The Importance of Character for the Writer

When I write, I immerse myself in the persona within the text. I become the fictional character, embodying their traits and perspectives. For instance, when I wrote my poem 'Kâfi', I imagined myself as a person who humorously distances himself from the complexities of life while keeping his friends at arm's length. The character in the poem isn't always me. I believe this approach should extend to scripts, essays, and novels alike. Therefore, unlike in visual art, there isn't much pondering over the question, "What does the poet mean here?" in my creations. Because what I produce largely transcends me; it becomes someone else entirely. The focus shifts to whether the work aligns with the identity of the character. This is the first aspect I find crucial.

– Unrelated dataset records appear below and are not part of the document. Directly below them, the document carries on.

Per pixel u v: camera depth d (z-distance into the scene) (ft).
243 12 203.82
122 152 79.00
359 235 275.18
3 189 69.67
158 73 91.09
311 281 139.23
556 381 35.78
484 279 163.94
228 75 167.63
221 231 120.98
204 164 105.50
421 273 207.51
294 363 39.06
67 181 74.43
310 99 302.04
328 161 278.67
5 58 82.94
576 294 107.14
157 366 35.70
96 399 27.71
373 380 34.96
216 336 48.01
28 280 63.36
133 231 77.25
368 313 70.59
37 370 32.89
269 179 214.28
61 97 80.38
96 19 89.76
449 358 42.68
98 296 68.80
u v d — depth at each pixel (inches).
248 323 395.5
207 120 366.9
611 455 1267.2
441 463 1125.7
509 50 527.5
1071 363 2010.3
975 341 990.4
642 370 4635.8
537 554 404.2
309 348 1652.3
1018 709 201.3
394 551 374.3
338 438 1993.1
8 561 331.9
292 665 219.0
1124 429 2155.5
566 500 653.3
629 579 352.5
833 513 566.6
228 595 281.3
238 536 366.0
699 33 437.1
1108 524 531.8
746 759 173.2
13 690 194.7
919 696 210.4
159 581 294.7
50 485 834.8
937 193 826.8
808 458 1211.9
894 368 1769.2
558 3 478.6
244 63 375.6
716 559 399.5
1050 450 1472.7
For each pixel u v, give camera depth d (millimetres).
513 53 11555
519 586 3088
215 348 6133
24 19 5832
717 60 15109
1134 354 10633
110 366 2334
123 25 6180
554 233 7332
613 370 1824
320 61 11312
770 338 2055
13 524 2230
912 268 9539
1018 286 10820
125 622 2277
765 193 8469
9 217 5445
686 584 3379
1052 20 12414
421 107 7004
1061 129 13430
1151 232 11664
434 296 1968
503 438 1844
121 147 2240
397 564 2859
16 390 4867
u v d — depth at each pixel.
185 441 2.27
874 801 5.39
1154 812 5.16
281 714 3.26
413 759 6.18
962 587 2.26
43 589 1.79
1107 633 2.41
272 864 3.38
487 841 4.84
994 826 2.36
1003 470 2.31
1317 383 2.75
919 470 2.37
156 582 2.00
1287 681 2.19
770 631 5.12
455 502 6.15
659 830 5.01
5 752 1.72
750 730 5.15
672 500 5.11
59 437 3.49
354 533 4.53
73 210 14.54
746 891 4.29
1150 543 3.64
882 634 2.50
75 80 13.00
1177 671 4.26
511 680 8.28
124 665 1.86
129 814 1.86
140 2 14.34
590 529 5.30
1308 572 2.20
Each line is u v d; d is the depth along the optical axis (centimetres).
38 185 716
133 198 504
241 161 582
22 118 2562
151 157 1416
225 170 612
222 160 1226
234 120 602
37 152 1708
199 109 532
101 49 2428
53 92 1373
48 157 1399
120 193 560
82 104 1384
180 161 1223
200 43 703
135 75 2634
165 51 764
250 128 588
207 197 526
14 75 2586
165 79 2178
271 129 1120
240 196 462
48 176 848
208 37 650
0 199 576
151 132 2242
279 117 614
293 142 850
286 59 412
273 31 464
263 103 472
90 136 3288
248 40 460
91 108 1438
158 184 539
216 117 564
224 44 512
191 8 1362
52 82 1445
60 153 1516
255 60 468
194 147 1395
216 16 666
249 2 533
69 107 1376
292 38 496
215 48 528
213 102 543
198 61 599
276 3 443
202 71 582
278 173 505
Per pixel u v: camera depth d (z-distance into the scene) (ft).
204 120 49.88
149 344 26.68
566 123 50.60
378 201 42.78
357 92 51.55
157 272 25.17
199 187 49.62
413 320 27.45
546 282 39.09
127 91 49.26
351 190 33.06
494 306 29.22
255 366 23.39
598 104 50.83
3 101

In this regard, we grapple with the complexity of personality and identity. None of us remains the same person we were yesterday. Life constantly imposes changes upon our personalities, characters, and selves. We inevitably undergo these changes, whether willingly or not. Hence, it's more pertinent to inquire about who we are today rather than dwell on who we were yesterday or who we will be tomorrow. The conditions that allow us to be who we are today might not exist tomorrow. In my writing, I endeavor to showcase this evolution in characters. When circumstances change, I ponder how a character, under those circumstances, would react or what they would aspire to achieve. Recognizing the inherent order in the world has greatly contributed to my ability to anticipate such developments. The higher one's self-awareness, the easier it becomes to interpret life's occurrences or understand nature and humanity. Despite appearing to detach ourselves entirely from nature, the absence of that uncontrolled will still exposes us like an open book on our foreheads.

However, despite the ongoing cycle of formation and dissolution, things don't always go as expected. Occasionally, we encounter unexpected events or outcomes. These are what I cherish the most. Similar to the death of a beloved protagonist or the redemption of a villain, unexpected occurrences always captivate me. They often convey the messages I most wish to impart: the unexpected. Indeed, within these unexpected events lies a sense of justice that eludes our external understanding. Note, I do not say 'right', but 'justice'. They are not the same. While it may not be right for a villain to experience such emotions, no one expects justice from someone who has not yet encountered it. I speak of the chances given to let go of something within oneself. Otherwise, you may give pure love to someone and still face ingratitude. After all, giving such love is not your duty. Your protagonist may bid farewell to life, as living may not serve them. I am staunchly against conceptualizing this transformation as karma or divine justice. After all, the audience should not see the director on stage.

To bring my characters to life, I establish a connection with them akin to the one I have with myself during the time I inhabit them. Their identity is immaterial. When internalized, I realize I can live as they do. When the work is finished, there are times I feel like I've lost a friend for a while. Especially when writing a screenplay, after a while, the characters start conversing with me. It's an activity that requires and significantly enhances empathy. You see life from wherever you want to look at it. You follow wherever it leads. For me, this is the most crucial aspect in ensuring the vitality and emotional resonance of my creations. Look at the best fictional characters, and their creators surely have a connection with them. This imbues readers with a sense of authenticity; they don't feel like they're looking at a fictional character but rather listening to someone they've truly met. Because, for me, after the creative process, they're already 'someone'.